Voll erwerbsgemindert sind Versicherte, die wegen Krankheit oder Behinderung auf nicht absehbare Zeit außerstande sind, unter den üblichen Bedingungen des allgemeinen Arbeitsmarktes mindestens drei Stunden täglich erwerbstätig zu sein. 3Voll erwerbsgemindert sind auch
1.Versicherte nach § 1 Satz 1 Nr. 2, die wegen Art oder Schwere der Behinderung nicht auf dem allgemeinen Arbeitsmarkt tätig sein können, und
2.Versicherte, die bereits vor Erfüllung der allgemeinen Wartezeit voll erwerbsgemindert waren, in der Zeit einer nicht erfolgreichen Eingliederung in den allgemeinen Arbeitsmarkt.

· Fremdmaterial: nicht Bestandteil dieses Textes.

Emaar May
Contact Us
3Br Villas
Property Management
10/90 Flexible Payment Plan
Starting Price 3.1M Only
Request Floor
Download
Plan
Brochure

(3) Erwerbsgemindert ist nicht, wer unter den üblichen Bedingungen des allgemeinen Arbeitsmarktes mindestens sechs Stunden täglich erwerbstätig sein kann; dabei ist die jeweilige Arbeitsmarktlage nicht zu berücksichtigen.

(4) Der Zeitraum von fünf Jahren vor Eintritt der Erwerbsminderung verlängert sich um folgende Zeiten, die nicht mit Pflichtbeiträgen für eine versicherte Beschäftigung oder Tätigkeit belegt sind:
1.Anrechnungszeiten und Zeiten des Bezugs einer Rente wegen verminderter Erwerbsfähigkeit,
2.Berücksichtigungszeiten,
3.Zeiten, die nur deshalb keine Anrechnungszeiten sind, weil durch sie eine versicherte Beschäftigung oder selbständige Tätigkeit nicht unterbrochen ist, wenn in den letzten sechs Kalendermonaten vor Beginn dieser Zeiten wenigstens ein Pflichtbeitrag für eine versicherte Beschäftigung oder Tätigkeit oder eine Zeit nach Nummer 1 oder 2 liegt,
4.Zeiten einer schulischen Ausbildung nach Vollendung des 17. Lebensjahres bis zu sieben Jahren, gemindert um Anrechnungszeiten wegen schulischer Ausbildung.

(5) Eine Pflichtbeitragszeit von drei Jahren für eine versicherte Beschäftigung oder Tätigkeit ist nicht erforderlich, wenn die Erwerbsminderung aufgrund eines Tatbestandes eingetreten ist, durch den die allgemeine Wartezeit vorzeitig erfüllt ist.

(6) Versicherte, die bereits vor Erfüllung der allgemeinen Wartezeit voll erwerbsgemindert waren und seitdem ununterbrochen voll erwerbsgemindert sind, haben Anspruch auf Rente wegen voller Erwerbsminderung, wenn sie die Wartezeit von 20 Jahren erfüllt haben.